There’s an amazing, dam-busting conversation going on in the forums at the near-death.com site: http://ow.ly/8vfXj
Titled “The case for distressing/hellish NDE study,” the thread has grown to 104 posts in a week’s time. And they’re substantive, interesting (sometimes downright fascinating), mostly respectful posts. I called the thread “dam-busting” because of both its size and the richness of its content.
All sorts of sub-topics are emerging: questions of what constitutes “reality,” the nature of being, whether distressing NDEs are morally contingent, the role of personality and behavioral history. In short, it’s the kind of conversation we haven’t heard in the past three decades.
Even if you want simply to lurk, it’s worth sitting in. Read through the comments and see the range of discussion. It’s just great! Huge thanks go to RabbitDawg (yes, our own RabbitDawg) for opening the conversation. He really started something! And as always, thanks to Kevin Williams for the near-death.com site and its wealth of forums. See you there!
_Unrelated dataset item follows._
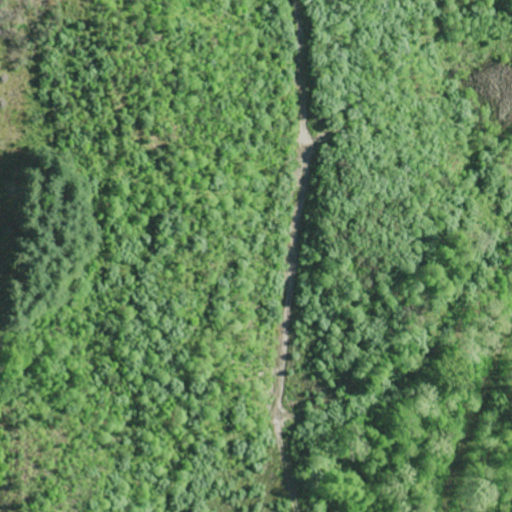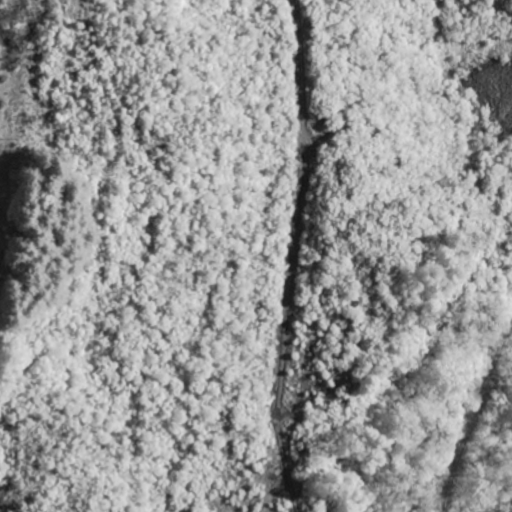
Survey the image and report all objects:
road: (308, 256)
In local news, Bruce Greyson has returned from presenting an invited paper at a conference with the Dalai Lama at his compound in Dharmasala, India, and has sent the foreword for Dancing Past the Dark. The book’s index is almost finished, and it and the cover are expected by week’s end. Its appearance for Nooks, Kindles, and other e-readers is definitely coming closer! And because of that, I am awash in the major task of today’s authors, preparation for marketing the book. (If you Tweet, look for me at @nancyevansbush, or from your browser, type http://twitter.com/nancyevansbush ). It’s a whole new world out there! There is no end to learning curves.
Nancy McGinty says
My NDE was not unpleasant. I had beings in the upper corner of my hospital room. I believe that we are all in need of different lessons. Some of us learn from easy lessons i.e. tap on the shoulder and some need a firmer hand, i.e. tap with a sledge hammer. I have watched this sort of thing happen in life on earth. Why wouldn’t the same happen when we die?
Just because we believe that life and even death should be fair, it’s not necessarily so.
What a super comment! Thank you. “It ain’t necessarily so,” indeed.
Don O says
Life is simply what it is, at least once we leave our judgment and perceptions out of it. I once upon a time thought that life wasn’t fair, but after a series of experiences, I’ve come to realize that it is neither fair, nor not fair. It is simply life and because of that I’ve come to enjoy all that life offers, even if I might once have looked at it as bad or negative.